An elected official can stand before the public, swear to uphold the Constitution, and then—through action or inaction—ignore, reinterpret, or selectively apply it in ways that would have once been unthinkable. As long as those actions fall within the gray areas of law or politics, the oath itself offers no direct consequence.
The promise is made. The accountability is optional.
Now, to be fair, we live in a complex society. Not every disagreement is a violation. Not every policy choice is a betrayal. Reasonable people can—and should—debate how best to uphold the Constitution and the laws of this country.
But that’s not what troubles me. What troubles me is something deeper.
It’s the growing sense that the oath has become a formality rather than a boundary. That it is something we say to gain office, not something we carry once we have it. That the words are recited, but not necessarily believed.
And that brings us back to the heart of the matter.
An oath is only as strong as the person taking it.
If a man believes he is accountable—to God, to the law, to his own conscience—then the oath has force. It shapes his decisions. It restrains him when it should. It guides him when the path is unclear.
But if he believes he is accountable only to circumstance, or power, or convenience… then the oath becomes little more than a step in the process. A box to check. A sentence to recite.
We have built a system that insists upon the taking of the oath. But have we built a culture that insists upon keeping it? That’s a harder question.
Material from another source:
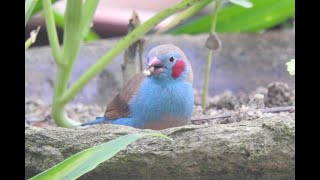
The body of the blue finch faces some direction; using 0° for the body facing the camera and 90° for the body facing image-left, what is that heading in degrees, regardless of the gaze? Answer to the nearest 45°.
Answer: approximately 315°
Because laws can only do so much. Courts can only reach so far. Elections, as important as they are, come long after the decisions have been made. In the end, the strength of an oath rests not in the enforcement mechanism, but in the character of the one who speaks it.
That may not be a satisfying answer in an age that looks for systems to solve every problem. But it is an honest one.
We cannot legislate integrity. We can only expect it. And that expectation begins with us.
If we, as citizens, treat the oath as ceremonial, we should not be surprised when those we elect do the same. If we reward results over principles, power over fidelity, outcomes over process, then the oath will continue to fade into the background.
But if we begin to ask different questions—if we begin to look not just at what our elected officials promise, but how they govern once in office—then perhaps the oath can recover some of its meaning.
Not because it is enforced more harshly. But because it is taken more seriously.
So here is the question we ought to be asking ourselves: “When an elected official raises their hand and swears to support and defend the Constitution… do we expect them to live that oath?”
Or have we become comfortable with simply hearing them say it?
Because the answer to that question may tell us less about our leaders… and more about us.